◆ PROBLEM A: Write out everything in the polynomial zeros thread from "1. Sign of Leading" down to "as right (UP)".
◆ PROBLEM B: According to the polynomial zeros thread, what does the graph do at x = -2?

◆ TEXT EXCERPT:
+===+
Question

I NEED HELP PLEASE, THANKS! :) Determine the zeros for and the end behavior of f(x) = x(x – 4)(x + 2)^4.

Answer 1

Answer:  a) zeros: x = {0, 4, -2}

               b) as x → ∞,  y → ∞

                   as x → -∞,  y → ∞

Step-by-step explanation:

I think you mean (a) find the zeros and (b) describe the end behavior

(a) Find the zeros by setting each factor equal to zero and solving for x:

      x (x - 4) (x + 2)⁴ = 0

• x = 0   Multiplicity of 1  --> odd multiplicity so it crosses the x-axis

• x = 4  Multiplicity of 1  --> odd multiplicity so it crosses the x-axis

• x = -2 Multiplicity of 4 --> even multiplicity so it touches the x-axis

                       Degree  =  6

(b) End behavior is determined by the following two criteria:

1. Sign of Leading Coefficient (Right side): Positive is ↑, Negative is ↓
2. Degree (Left side): Even is same direction as right side, Odd is opposite direction of right side

Sign of the leading coefficient is Positive so right side goes UP

                                                                        as x → ∞,  y → ∞

Degree of 6 is Even so Left side is the same direction as right (UP)

                                                                        as x → -∞,  y → ∞
+===+
◆ RAW DATA:

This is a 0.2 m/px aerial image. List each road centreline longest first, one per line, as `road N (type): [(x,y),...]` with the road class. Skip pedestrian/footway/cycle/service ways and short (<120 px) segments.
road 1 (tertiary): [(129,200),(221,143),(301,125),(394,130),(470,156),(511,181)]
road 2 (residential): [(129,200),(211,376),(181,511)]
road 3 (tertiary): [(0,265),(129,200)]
+===+
◆ TASK RESPONSE A:
1. Sign of Leading Coefficient (Right side): Positive is ↑, Negative is ↓
2. Degree (Left side): Even is same direction as right side, Odd is opposite direction of right side

Sign of the leading coefficient is Positive so right side goes UP

                                                                        as x → ∞,  y → ∞

Degree of 6 is Even so Left side is the same direction as right (UP)

◆ TASK RESPONSE B: It touches the x-axis, because that zero has an even multiplicity of 4.